Eksportir karet alam Indonesia bersama Malaysia dan Thailand yang tergabung International Tripartite Rubber Council (ITRC) sepakat menerapkan kebijakan membatasi kuota ekspor karet ke pasar dunia. Kebijakan ini dilakukan untuk mencegah semakin anjloknya harga karet yang belakangan ini terus menunjukkan trend penurunan.
Sekretaris Gabungan Perusahaan Karet Indonesia (Gapkindo) Sumatera Utara, Edy Irwansyah mengatakan, pembatasan ini sangat penting karena anjloknya harga karet terindiksi karena membanjirnya pasokan karet alam di pasar dunia.
"Ini harus kita ambil, agar pasokan dan permintaan (supply dan demand) karet bisa seimbang. Sehingga harga bisa stabil," katanya seperti diberitakan Medanbagus.com, Jumat (29/1).
Edy jelaskan, pada 2009 penerapan kebijakan pembatasan kuota ekspor karet sudah pernah dilakukan dengan pengurangan mencapai 10 persen dari kuota keseluruhan selama 1 tahun.
"Itu sangat efektif, selama setahun harga karet tidak naik turun, sesuai harapan," ujarnya.
Menurut Edy, untuk membicarakan persentase yang akan dikurangi, perwakilan dari 3 negara sudah menggelar pertemuan di Bangkok, Thailand. Namun sejauh ini, belum ada kesimpulan yanmg diterima dari pertemuan tersebut.

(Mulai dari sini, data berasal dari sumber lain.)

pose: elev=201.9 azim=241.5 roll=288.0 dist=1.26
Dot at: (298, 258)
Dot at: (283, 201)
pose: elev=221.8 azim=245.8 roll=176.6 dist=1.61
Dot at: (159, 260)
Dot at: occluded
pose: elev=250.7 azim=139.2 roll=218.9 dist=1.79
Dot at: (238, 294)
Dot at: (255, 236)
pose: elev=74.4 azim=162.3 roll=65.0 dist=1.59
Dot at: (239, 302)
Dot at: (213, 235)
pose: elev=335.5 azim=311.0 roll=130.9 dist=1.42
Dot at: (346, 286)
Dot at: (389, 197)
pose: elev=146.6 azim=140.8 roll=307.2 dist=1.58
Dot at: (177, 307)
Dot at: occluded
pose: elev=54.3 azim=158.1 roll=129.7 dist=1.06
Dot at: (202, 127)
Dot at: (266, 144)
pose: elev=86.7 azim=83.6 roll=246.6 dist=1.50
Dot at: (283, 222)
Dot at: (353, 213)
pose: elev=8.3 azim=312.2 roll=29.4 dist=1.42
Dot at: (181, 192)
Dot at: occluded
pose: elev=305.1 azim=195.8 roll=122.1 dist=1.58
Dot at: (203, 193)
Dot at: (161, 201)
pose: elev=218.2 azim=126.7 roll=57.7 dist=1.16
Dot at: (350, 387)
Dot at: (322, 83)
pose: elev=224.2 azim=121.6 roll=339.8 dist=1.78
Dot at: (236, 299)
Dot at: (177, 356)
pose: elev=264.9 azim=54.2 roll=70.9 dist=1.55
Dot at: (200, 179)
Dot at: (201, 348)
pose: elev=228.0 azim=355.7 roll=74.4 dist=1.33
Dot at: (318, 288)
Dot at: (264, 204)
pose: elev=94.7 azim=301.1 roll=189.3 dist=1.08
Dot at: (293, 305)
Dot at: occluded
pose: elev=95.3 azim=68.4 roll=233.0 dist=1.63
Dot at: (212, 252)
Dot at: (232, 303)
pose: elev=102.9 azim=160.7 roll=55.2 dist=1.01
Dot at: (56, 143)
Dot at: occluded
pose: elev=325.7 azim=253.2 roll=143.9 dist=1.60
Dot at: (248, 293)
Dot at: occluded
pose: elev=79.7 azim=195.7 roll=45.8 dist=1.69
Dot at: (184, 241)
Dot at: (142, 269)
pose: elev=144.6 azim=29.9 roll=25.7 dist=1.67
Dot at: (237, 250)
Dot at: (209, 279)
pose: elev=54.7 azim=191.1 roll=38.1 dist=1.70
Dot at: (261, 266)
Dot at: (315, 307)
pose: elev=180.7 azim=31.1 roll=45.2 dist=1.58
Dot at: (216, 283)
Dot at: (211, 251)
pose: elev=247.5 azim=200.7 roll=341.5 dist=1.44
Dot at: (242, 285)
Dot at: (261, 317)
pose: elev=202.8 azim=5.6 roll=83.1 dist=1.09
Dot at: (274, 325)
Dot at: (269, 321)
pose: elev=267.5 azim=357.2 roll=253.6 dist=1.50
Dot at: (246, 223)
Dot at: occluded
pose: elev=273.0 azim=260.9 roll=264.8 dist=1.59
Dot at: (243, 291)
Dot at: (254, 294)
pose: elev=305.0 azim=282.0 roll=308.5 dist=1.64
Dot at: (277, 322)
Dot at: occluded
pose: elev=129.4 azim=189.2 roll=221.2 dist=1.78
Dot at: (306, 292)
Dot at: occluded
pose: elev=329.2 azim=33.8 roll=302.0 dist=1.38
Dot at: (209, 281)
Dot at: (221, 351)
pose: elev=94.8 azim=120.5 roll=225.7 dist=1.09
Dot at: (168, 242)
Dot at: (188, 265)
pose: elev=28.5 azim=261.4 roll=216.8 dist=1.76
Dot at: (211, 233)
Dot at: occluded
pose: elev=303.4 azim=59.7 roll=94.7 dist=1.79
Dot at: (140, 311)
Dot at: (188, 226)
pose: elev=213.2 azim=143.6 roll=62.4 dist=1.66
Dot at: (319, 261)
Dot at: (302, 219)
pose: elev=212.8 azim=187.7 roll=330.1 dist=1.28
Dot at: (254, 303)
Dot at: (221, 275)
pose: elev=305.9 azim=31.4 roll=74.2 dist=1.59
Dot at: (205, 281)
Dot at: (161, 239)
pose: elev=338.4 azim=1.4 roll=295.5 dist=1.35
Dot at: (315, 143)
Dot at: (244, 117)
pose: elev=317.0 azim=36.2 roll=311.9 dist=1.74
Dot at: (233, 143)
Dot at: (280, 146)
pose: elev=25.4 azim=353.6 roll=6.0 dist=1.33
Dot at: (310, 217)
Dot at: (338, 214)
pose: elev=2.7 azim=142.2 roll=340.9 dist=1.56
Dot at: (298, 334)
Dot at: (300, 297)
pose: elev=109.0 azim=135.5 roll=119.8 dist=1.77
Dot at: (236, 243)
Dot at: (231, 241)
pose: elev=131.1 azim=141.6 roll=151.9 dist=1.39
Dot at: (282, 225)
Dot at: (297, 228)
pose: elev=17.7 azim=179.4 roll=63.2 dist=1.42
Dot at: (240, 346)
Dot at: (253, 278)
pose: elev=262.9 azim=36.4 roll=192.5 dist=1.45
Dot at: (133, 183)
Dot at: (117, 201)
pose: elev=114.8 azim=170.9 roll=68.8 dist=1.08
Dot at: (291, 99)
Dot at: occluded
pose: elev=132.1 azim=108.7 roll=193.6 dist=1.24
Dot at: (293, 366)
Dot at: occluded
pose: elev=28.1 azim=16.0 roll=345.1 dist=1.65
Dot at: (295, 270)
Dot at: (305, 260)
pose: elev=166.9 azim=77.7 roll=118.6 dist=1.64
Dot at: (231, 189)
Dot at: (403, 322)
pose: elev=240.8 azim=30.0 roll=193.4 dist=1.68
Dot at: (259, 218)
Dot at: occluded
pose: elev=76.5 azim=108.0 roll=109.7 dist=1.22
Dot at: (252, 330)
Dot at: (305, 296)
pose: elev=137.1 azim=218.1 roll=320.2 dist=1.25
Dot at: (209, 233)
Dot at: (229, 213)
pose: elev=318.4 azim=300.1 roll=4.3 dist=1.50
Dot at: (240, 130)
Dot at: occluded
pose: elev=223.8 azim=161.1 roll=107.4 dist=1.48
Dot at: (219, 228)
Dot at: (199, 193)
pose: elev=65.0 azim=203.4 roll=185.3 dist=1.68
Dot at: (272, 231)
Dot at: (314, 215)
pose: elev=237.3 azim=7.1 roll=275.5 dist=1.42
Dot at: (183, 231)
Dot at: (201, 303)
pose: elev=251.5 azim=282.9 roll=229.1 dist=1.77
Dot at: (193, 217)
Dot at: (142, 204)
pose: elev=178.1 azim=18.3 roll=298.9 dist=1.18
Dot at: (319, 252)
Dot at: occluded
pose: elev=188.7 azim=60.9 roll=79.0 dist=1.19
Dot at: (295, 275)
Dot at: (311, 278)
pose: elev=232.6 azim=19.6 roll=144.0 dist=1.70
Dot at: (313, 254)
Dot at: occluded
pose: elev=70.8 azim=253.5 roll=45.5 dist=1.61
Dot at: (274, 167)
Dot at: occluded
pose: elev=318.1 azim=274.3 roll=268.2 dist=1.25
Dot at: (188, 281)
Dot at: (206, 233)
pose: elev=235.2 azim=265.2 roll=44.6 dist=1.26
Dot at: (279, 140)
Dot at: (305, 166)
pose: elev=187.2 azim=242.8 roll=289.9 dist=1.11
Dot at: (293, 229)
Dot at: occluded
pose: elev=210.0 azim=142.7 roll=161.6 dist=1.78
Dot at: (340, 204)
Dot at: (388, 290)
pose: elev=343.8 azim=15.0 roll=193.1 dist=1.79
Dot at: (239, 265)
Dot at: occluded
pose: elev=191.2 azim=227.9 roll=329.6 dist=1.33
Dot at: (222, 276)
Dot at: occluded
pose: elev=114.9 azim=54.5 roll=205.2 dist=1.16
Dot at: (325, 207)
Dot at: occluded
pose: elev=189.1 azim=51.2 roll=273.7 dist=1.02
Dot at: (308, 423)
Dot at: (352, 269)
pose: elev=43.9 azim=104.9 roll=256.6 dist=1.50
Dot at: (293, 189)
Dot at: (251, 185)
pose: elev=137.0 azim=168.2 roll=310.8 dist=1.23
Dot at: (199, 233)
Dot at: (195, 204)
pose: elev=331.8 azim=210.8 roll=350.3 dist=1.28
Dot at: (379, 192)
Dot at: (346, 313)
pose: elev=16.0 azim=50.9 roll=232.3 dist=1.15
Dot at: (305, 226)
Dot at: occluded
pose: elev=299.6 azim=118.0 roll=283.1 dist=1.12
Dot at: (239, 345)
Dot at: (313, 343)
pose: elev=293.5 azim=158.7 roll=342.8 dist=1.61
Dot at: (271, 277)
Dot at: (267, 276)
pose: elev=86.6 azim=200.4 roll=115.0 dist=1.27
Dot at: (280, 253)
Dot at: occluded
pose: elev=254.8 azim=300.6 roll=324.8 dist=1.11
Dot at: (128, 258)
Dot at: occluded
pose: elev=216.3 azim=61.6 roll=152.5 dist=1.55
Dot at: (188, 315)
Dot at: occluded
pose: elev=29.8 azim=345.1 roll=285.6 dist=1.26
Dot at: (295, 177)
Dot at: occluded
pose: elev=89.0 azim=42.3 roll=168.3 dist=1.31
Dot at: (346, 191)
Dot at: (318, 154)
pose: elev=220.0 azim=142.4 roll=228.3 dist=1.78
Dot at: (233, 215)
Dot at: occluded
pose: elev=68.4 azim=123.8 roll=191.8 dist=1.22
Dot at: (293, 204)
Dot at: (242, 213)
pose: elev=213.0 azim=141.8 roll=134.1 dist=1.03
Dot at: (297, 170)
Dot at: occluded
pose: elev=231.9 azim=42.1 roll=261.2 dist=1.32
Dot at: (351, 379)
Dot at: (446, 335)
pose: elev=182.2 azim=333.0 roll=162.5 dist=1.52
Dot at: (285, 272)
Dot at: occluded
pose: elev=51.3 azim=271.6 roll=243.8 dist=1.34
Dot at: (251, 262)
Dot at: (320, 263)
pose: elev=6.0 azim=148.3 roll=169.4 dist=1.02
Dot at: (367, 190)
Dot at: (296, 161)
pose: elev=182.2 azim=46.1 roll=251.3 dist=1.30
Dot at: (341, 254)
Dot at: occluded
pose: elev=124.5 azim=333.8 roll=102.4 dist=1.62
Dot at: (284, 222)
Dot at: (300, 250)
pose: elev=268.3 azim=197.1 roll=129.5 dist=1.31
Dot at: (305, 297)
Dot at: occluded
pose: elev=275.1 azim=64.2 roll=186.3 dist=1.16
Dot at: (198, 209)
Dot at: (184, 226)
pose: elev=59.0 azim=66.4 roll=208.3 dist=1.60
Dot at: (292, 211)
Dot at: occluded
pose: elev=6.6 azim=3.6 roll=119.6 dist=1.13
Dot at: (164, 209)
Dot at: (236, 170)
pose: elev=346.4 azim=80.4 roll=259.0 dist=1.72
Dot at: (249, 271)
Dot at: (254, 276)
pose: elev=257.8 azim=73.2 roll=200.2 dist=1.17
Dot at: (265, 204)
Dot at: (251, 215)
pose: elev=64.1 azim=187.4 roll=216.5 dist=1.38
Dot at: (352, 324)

Pengurangan ekspor ini, tambah Edy, tidak akan berdampak terhadap petani karet yang ada di Indonesia. Sebab, pabrik karet tetap akan membeli karet dari mereka. Sebaliknya, efek dari kondisi ini akan dirasakan oleh para perusahaan karet yang dipaksa bersaing dengan penurunan harga minyak mentah dunia. Sebab, minyak mentah dunia merupakan bahan baku karet sintetis.
"Jadi kalau harga minyak dunia terus turun, maka ini akan berpengaruh terhadap penggunaan karet alam," ungkapnya.
Bagi perusahaan karet alam, pembatasan kuota eksport ini menurut Edy ibarat menelan pil pahit. Namun mereka yakin, hal ini akan membuat pulihnya harga karet alam.
"Ibarat lagi sakit, kita harus minum pil yang pahit biar sembuh," sebutnya.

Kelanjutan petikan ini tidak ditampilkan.